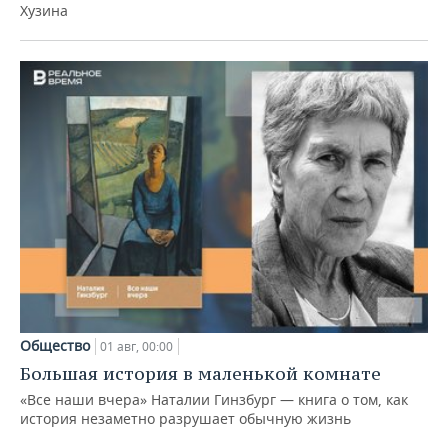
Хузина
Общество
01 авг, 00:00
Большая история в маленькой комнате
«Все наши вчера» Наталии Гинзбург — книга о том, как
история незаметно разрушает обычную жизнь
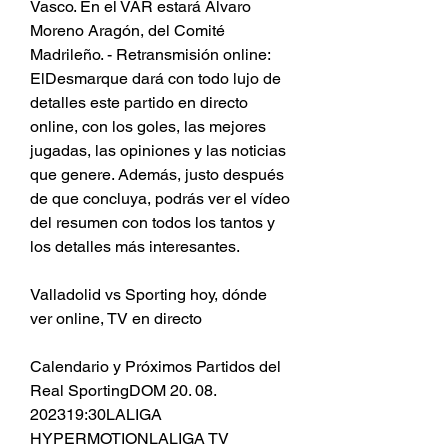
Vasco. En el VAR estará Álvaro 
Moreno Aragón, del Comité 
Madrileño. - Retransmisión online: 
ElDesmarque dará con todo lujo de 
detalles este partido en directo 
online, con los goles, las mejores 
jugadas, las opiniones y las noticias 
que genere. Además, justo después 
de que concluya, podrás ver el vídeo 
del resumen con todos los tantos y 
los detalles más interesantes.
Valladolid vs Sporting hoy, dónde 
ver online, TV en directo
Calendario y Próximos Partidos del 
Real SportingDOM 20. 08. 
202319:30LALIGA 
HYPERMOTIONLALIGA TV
★ ★ ★ ★ ★ ★ ★
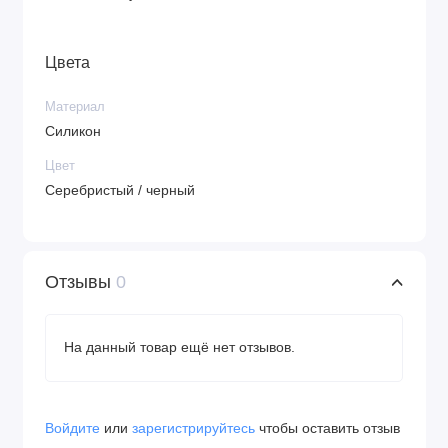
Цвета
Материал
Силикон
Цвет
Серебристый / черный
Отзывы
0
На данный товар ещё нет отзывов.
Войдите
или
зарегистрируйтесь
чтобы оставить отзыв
★ ★ ★ ★ ★ ★ ★
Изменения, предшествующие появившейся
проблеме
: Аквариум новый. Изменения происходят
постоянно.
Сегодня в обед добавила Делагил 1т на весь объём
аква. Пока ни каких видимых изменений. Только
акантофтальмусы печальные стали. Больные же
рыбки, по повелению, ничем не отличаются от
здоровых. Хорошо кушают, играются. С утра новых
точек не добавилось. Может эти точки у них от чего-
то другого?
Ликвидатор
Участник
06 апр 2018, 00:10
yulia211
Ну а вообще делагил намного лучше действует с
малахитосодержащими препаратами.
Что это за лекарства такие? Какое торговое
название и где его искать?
★ ★ ★ ★ ★ ★ ★
> **EXERCISE OBJECTIVE**: Your answer should be the lines above from the one containing "Calendario y Próximos Partidos del" through the one containing "HYPERMOTIONLALIGA TV", copied exactly and with both ends kept.

> **THE ANSWER**:
Calendario y Próximos Partidos del 
Real SportingDOM 20. 08. 
202319:30LALIGA 
HYPERMOTIONLALIGA TV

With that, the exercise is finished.